What you are asked to do
Please put every line below into a JSON list of strings, one string per line, with blank lines left out. Leave the pictures out of the answer.

Records shown
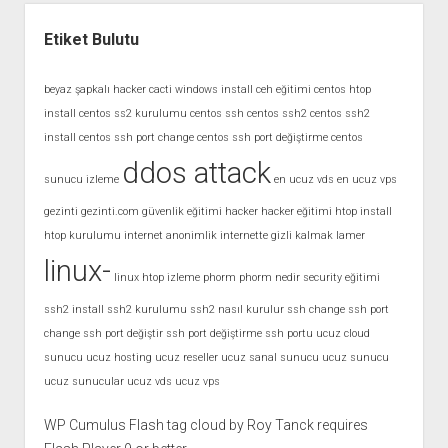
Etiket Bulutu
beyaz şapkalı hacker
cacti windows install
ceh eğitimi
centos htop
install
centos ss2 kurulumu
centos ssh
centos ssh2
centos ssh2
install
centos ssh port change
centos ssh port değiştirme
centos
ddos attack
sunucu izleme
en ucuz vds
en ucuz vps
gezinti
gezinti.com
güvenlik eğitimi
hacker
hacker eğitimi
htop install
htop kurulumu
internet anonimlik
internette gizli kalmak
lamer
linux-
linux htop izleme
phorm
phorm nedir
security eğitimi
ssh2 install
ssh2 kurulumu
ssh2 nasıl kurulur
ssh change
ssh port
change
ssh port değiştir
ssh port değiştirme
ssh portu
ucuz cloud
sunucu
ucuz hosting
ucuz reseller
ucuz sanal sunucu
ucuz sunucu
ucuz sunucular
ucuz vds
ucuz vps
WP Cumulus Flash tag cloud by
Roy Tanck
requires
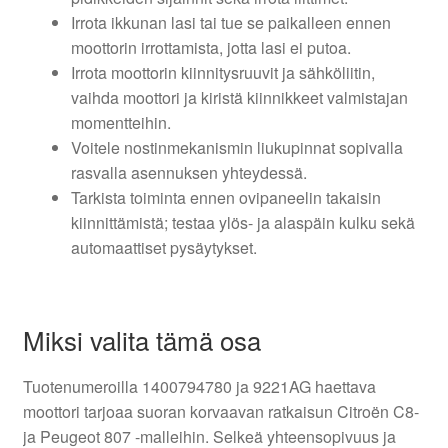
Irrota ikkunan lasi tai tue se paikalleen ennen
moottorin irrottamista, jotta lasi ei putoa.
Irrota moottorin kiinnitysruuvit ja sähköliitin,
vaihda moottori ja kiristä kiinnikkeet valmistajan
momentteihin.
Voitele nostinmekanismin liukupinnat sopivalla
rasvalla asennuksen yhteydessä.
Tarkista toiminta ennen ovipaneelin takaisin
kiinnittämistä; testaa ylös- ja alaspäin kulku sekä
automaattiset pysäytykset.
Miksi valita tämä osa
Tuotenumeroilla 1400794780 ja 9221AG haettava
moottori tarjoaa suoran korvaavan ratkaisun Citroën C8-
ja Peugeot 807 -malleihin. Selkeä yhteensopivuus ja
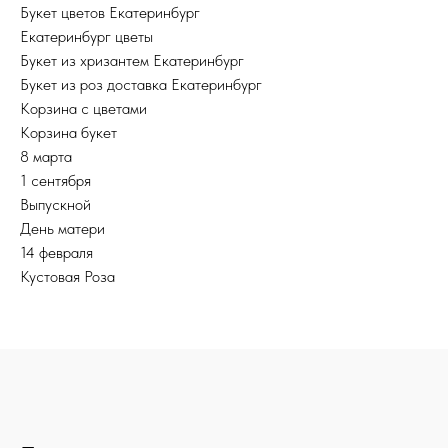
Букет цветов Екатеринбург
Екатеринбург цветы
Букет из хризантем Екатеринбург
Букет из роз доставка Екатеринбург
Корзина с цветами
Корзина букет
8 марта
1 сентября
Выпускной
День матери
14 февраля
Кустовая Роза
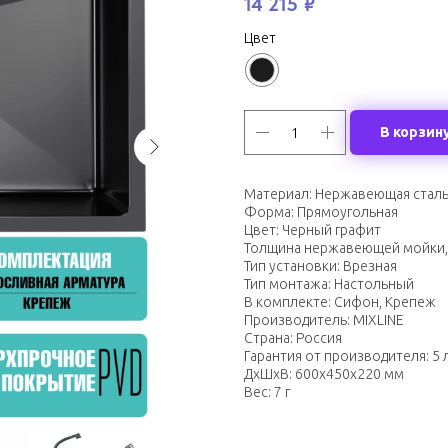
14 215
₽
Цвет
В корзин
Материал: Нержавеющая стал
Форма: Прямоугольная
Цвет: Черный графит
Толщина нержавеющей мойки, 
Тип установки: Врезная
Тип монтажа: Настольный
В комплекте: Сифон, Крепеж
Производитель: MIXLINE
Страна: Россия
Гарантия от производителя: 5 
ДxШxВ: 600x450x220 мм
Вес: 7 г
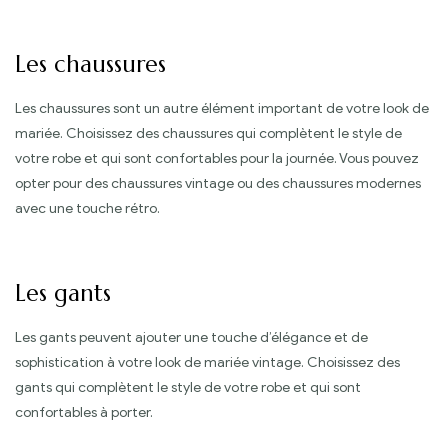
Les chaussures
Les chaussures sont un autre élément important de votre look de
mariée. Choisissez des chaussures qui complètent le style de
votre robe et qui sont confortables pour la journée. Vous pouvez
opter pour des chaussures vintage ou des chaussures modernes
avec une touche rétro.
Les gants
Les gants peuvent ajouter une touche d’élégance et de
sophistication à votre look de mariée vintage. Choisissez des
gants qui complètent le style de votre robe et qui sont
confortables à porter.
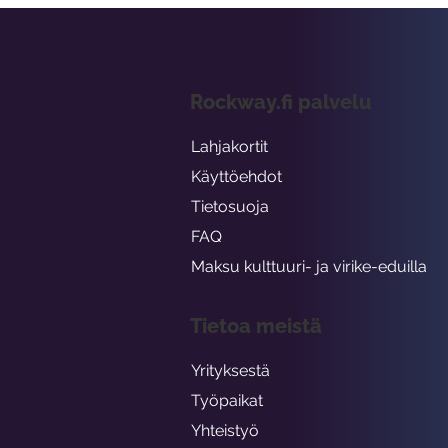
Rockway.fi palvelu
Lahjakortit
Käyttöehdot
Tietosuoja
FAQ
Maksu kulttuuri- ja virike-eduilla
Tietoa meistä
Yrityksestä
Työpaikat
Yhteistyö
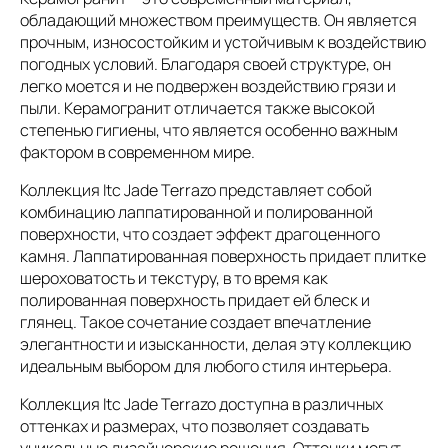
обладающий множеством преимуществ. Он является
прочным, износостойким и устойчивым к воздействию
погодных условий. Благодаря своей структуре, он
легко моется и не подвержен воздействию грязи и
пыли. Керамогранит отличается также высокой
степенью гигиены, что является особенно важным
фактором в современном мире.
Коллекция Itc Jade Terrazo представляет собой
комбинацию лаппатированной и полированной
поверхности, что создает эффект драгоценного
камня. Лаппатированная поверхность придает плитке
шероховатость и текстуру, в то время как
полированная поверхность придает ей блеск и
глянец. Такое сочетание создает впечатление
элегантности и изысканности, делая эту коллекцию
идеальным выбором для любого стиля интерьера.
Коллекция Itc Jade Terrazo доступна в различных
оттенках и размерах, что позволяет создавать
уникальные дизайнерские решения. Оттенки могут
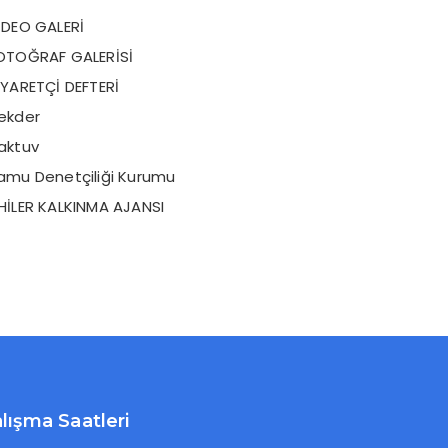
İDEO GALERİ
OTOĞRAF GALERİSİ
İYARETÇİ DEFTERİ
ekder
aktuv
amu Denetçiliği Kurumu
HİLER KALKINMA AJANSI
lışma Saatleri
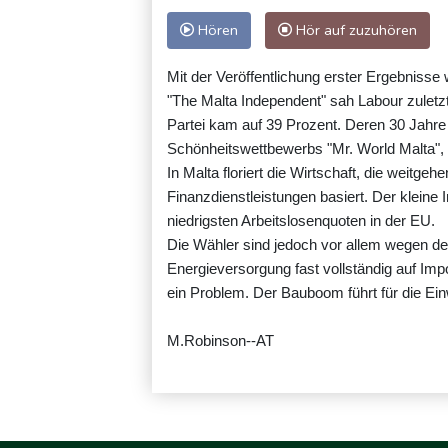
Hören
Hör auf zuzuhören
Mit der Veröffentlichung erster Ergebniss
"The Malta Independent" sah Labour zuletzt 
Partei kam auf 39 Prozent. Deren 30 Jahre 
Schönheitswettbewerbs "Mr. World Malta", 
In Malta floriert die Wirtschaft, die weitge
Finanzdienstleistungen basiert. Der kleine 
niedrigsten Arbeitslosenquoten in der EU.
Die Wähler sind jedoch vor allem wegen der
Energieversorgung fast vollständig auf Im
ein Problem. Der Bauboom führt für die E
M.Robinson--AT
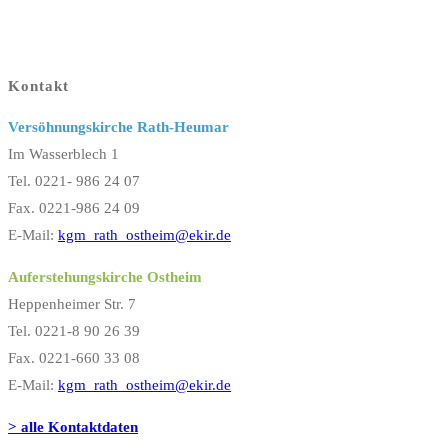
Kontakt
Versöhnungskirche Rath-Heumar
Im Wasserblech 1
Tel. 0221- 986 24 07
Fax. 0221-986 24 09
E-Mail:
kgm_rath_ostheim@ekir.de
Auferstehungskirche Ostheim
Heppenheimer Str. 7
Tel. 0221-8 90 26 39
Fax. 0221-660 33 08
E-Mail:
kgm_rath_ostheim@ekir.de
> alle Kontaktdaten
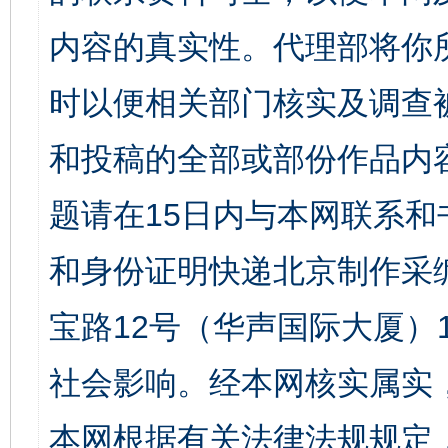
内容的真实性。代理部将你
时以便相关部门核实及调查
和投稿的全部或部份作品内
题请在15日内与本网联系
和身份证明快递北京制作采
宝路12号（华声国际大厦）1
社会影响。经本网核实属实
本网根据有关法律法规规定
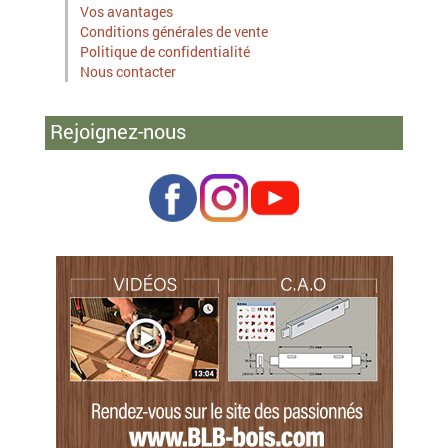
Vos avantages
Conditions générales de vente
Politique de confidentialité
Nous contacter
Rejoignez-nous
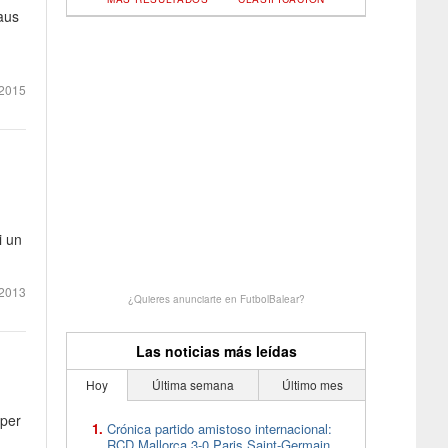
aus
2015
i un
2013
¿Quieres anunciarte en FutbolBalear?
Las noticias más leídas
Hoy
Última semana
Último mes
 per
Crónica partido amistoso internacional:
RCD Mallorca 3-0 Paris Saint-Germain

Task solution
[
  "Etiket Bulutu",
  "beyaz şapkalı hacker",
  "cacti windows install",
  "ceh eğitimi",
  "centos htop",
  "install",
  "centos ss2 kurulumu",
  "centos ssh",
  "centos ssh2",
  "centos ssh2",
  "install",
  "centos ssh port change",
  "centos ssh port değiştirme",
  "centos",
  "ddos attack",
  "sunucu izleme",
  "en ucuz vds",
  "en ucuz vps",
  "gezinti",
  "gezinti.com",
  "güvenlik eğitimi",
  "hacker",
  "hacker eğitimi",
  "htop install",
  "htop kurulumu",
  "internet anonimlik",
  "internette gizli kalmak",
  "lamer",
  "linux-",
  "linux htop izleme",
  "phorm",
  "phorm nedir",
  "security eğitimi",
  "ssh2 install",
  "ssh2 kurulumu",
  "ssh2 nasıl kurulur",
  "ssh change",
  "ssh port",
  "change",
  "ssh port değiştir",
  "ssh port değiştirme",
  "ssh portu",
  "ucuz cloud",
  "sunucu",
  "ucuz hosting",
  "ucuz reseller",
  "ucuz sanal sunucu",
  "ucuz sunucu",
  "ucuz sunucular",
  "ucuz vds",
  "ucuz vps",
  "WP Cumulus Flash tag cloud by",
  "Roy Tanck",
  "requires",
  "Irrota ikkunan lasi tai tue se paikalleen ennen",
  "moottorin irrottamista, jotta lasi ei putoa.",
  "Irrota moottorin kiinnitysruuvit ja sähköliitin,",
  "vaihda moottori ja kiristä kiinnikkeet valmistajan",
  "momentteihin.",
  "Voitele nostinmekanismin liukupinnat sopivalla",
  "rasvalla asennuksen yhteydessä.",
  "Tarkista toiminta ennen ovipaneelin takaisin",
  "kiinnittämistä; testaa ylös- ja alaspäin kulku sekä",
  "automaattiset pysäytykset.",
  "Miksi valita tämä osa",
  "Tuotenumeroilla 1400794780 ja 9221AG haettava",
  "moottori tarjoaa suoran korvaavan ratkaisun Citroën C8-",
  "ja Peugeot 807 -malleihin. Selkeä yhteensopivuus ja",
  "Букет цветов Екатеринбург",
  "Екатеринбург цветы",
  "Букет из хризантем Екатеринбург",
  "Букет из роз доставка Екатеринбург",
  "Корзина с цветами",
  "Корзина букет",
  "8 марта",
  "1 сентября",
  "Выпускной",
  "День матери",
  "14 февраля",
  "Кустовая Роза",
  "14 215",
  "₽",
  "Цвет",
  "В корзин",
  "Материал: Нержавеющая стал",
  "Форма: Прямоугольная",
  "Цвет: Черный графит",
  "Толщина нержавеющей мойки, ",
  "Тип установки: Врезная",
  "Тип монтажа: Настольный",
  "В комплекте: Сифон, Крепеж",
  "Производитель: MIXLINE",
  "Страна: Россия",
  "Гарантия от производителя: 5 ",
  "ДxШxВ: 600x450x220 мм",
  "Вес: 7 г",
  "Les chaussures",
  "Les chaussures sont un autre élément important de votre look de",
  "mariée. Choisissez des chaussures qui complètent le style de",
  "votre robe et qui sont confortables pour la journée. Vous pouvez",
  "opter pour des chaussures vintage ou des chaussures modernes",
  "avec une touche rétro.",
  "Les gants",
  "Les gants peuvent ajouter une touche d’élégance et de",
  "sophistication à votre look de mariée vintage. Choisissez des",
  "gants qui complètent le style de votre robe et qui sont",
  "confortables à porter.",
  "Rockway.fi palvelu",
  "Lahjakortit",
  "Käyttöehdot",
  "Tietosuoja",
  "FAQ",
  "Maksu kulttuuri- ja virike-eduilla",
  "Tietoa meistä",
  "Yrityksestä",
  "Työpaikat",
  "Yhteistyö",
  "обладающий множеством преимуществ. Он является",
  "прочным, износостойким и устойчивым к воздействию",
  "погодных условий. Благодаря своей структуре, он",
  "легко моется и не подвержен воздействию грязи и",
  "пыли. Керамогранит отличается также высокой",
  "степенью гигиены, что является особенно важным",
  "фактором в современном мире.",
  "Коллекция Itc Jade Terrazo представляет собой",
  "комбинацию лаппатированной и полированной",
  "поверхности, что создает эффект драгоценного",
  "камня. Лаппатированная поверхность придает плитке",
  "шероховатость и текстуру, в то время как",
  "полированная поверхность придает ей блеск и",
  "глянец. Такое сочетание создает впечатление",
  "элегантности и изысканности, делая эту коллекцию",
  "идеальным выбором для любого стиля интерьера.",
  "Коллекция Itc Jade Terrazo доступна в различных",
  "оттенках и размерах, что позволяет создавать",
  "уникальные дизайнерские решения. Оттенки могут",
  "İDEO GALERİ",
  "OTOĞRAF GALERİSİ",
  "İYARETÇİ DEFTERİ",
  "ekder",
  "aktuv",
  "amu Denetçiliği Kurumu",
  "HİLER KALKINMA AJANSI",
  "lışma Saatleri",
  "Hören",
  "Hör auf zuzuhören",
  "Mit der Veröffentlichung erster Ergebniss",
  "\"The Malta Independent\" sah Labour zuletzt ",
  "Partei kam auf 39 Prozent. Deren 30 Jahre ",
  "Schönheitswettbewerbs \"Mr. World Malta\", ",
  "In Malta floriert die Wirtschaft, die weitge",
  "Finanzdienstleistungen basiert. Der kleine ",
  "niedrigsten Arbeitslosenquoten in der EU.",
  "Die Wähler sind jedoch vor allem wegen der",
  "Energieversorgung fast vollständig auf Im",
  "ein Problem. Der Bauboom führt für die E",
  "M.Robinson--AT",
  "Kontakt",
  "Versöhnungskirche Rath-Heumar",
  "Im Wasserblech 1",
  "Tel. 0221- 986 24 07",
  "Fax. 0221-986 24 09",
  "E-Mail:",
  "kgm_rath_ostheim@ekir.de",
  "Auferstehungskirche Ostheim",
  "Heppenheimer Str. 7",
  "Tel. 0221-8 90 26 39",
  "Fax. 0221-660 33 08",
  "E-Mail:",
  "kgm_rath_ostheim@ekir.de",
  "> alle Kontaktdaten",
  "内容的真实性。代理部将你",
  "时以便相关部门核实及调查",
  "和投稿的全部或部份作品内",
  "题请在15日内与本网联系",
  "和身份证明快递北京制作采",
  "宝路12号（华声国际大厦）1",
  "社会影响。经本网核实属实",
  "本网根据有关法律法规规定",
  "Vos avantages",
  "Conditions générales de vente",
  "Politique de confidentialité",
  "Nous contacter",
  "Rejoignez-nous",
  "aus",
  "2015",
  "i un",
  "2013",
  "¿Quieres anunciarte en FutbolBalear?",
  "Las noticias más leídas",
  "Hoy",
  "Última semana",
  "Último mes",
  " per",
  "Crónica partido amistoso internacional:",
  "RCD Mallorca 3-0 Paris Saint-Germain"
]